──────── EXERCISE DATA ────────

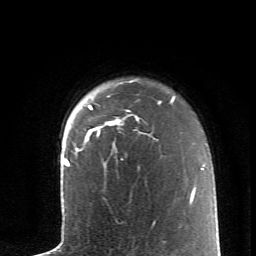
Breast MRI (dynamic contrast-enhanced), one axial slice. Slice 51 of 62 in the series (ordered by position). Cropped to one breast. Dynamic contrast-enhanced series, time point 2 of 6 at this slice position (early post-contrast). 1.5 T. TE 4.2 ms, TR 8.6 ms. 2.6 mm slice thickness. 256 × 256 image matrix, field of view 145 × 145 mm. Female patient.
Structures marked on this image (semi-automatically segmented with operator editing):
- enhancing-tissue mask used for the functional tumour volume (all voxels passing the contrast-enhancement thresholds inside the analysis volume; usually the tumour): bounding box [x1, y1, x2, y2] px = [76, 81, 173, 151]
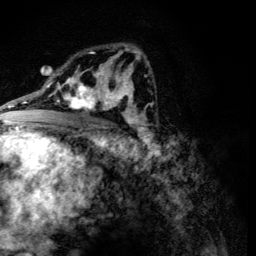
Breast MRI (dynamic contrast-enhanced), one axial slice; position 73 of 134 along the scan axis; cropped to one breast; dynamic contrast-enhanced series, time point 2 of 6 at this slice position (early post-contrast); 3 T; TE 4.2 ms, TR 8.9 ms; 1.2 mm slice thickness; 256 × 256 image matrix, field of view 155 × 155 mm. Female patient.
Structures marked on this image (semi-automatically segmented with operator editing):
- enhancing-tissue mask used for the functional tumour volume (all voxels passing the contrast-enhancement thresholds inside the analysis volume; usually the tumour): bounding box [x1, y1, x2, y2] px = [60, 78, 107, 115]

────────

• REQUIRED WORK
From the first line to the last, write out the data exactly, omitting any pictures.

• SOLUTION TO THIS PROBLEM
Breast MRI (dynamic contrast-enhanced), one axial slice. Slice 51 of 62 in the series (ordered by position). Cropped to one breast. Dynamic contrast-enhanced series, time point 2 of 6 at this slice position (early post-contrast). 1.5 T. TE 4.2 ms, TR 8.6 ms. 2.6 mm slice thickness. 256 × 256 image matrix, field of view 145 × 145 mm. Female patient.
Structures marked on this image (semi-automatically segmented with operator editing):
- enhancing-tissue mask used for the functional tumour volume (all voxels passing the contrast-enhancement thresholds inside the analysis volume; usually the tumour): bounding box [x1, y1, x2, y2] px = [76, 81, 173, 151]
Breast MRI (dynamic contrast-enhanced), one axial slice; position 73 of 134 along the scan axis; cropped to one breast; dynamic contrast-enhanced series, time point 2 of 6 at this slice position (early post-contrast); 3 T; TE 4.2 ms, TR 8.9 ms; 1.2 mm slice thickness; 256 × 256 image matrix, field of view 155 × 155 mm. Female patient.
Structures marked on this image (semi-automatically segmented with operator editing):
- enhancing-tissue mask used for the functional tumour volume (all voxels passing the contrast-enhancement thresholds inside the analysis volume; usually the tumour): bounding box [x1, y1, x2, y2] px = [60, 78, 107, 115]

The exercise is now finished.